**Material to process:**
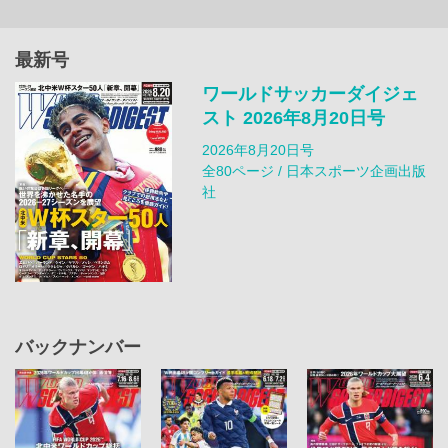
最新号
ワールドサッカーダイジェ
スト 2026年8月20日号
2026年8月20日号
全80ページ / 日本スポーツ企画出版
社
バックナンバー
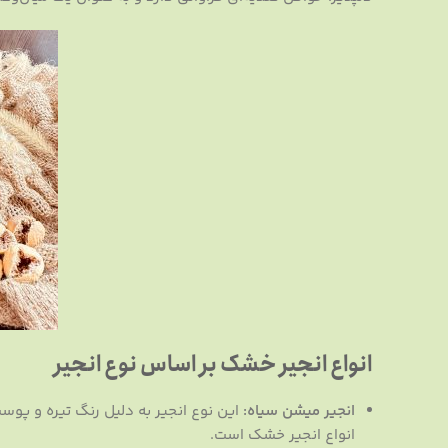
انواع انجیر خشک بر اساس نوع انجیر
انجیر میشن سیاه:
این نوع انجیر به دلیل رنگ تیره و پوس
انواع انجیر خشک است.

**Exercise details:** Reproduce the lines above character for character, and leave out the pictures.

**Final answer:**
最新号
ワールドサッカーダイジェ
スト 2026年8月20日号
2026年8月20日号
全80ページ / 日本スポーツ企画出版
社
バックナンバー
انواع انجیر خشک بر اساس نوع انجیر
انجیر میشن سیاه:
این نوع انجیر به دلیل رنگ تیره و پوس
انواع انجیر خشک است.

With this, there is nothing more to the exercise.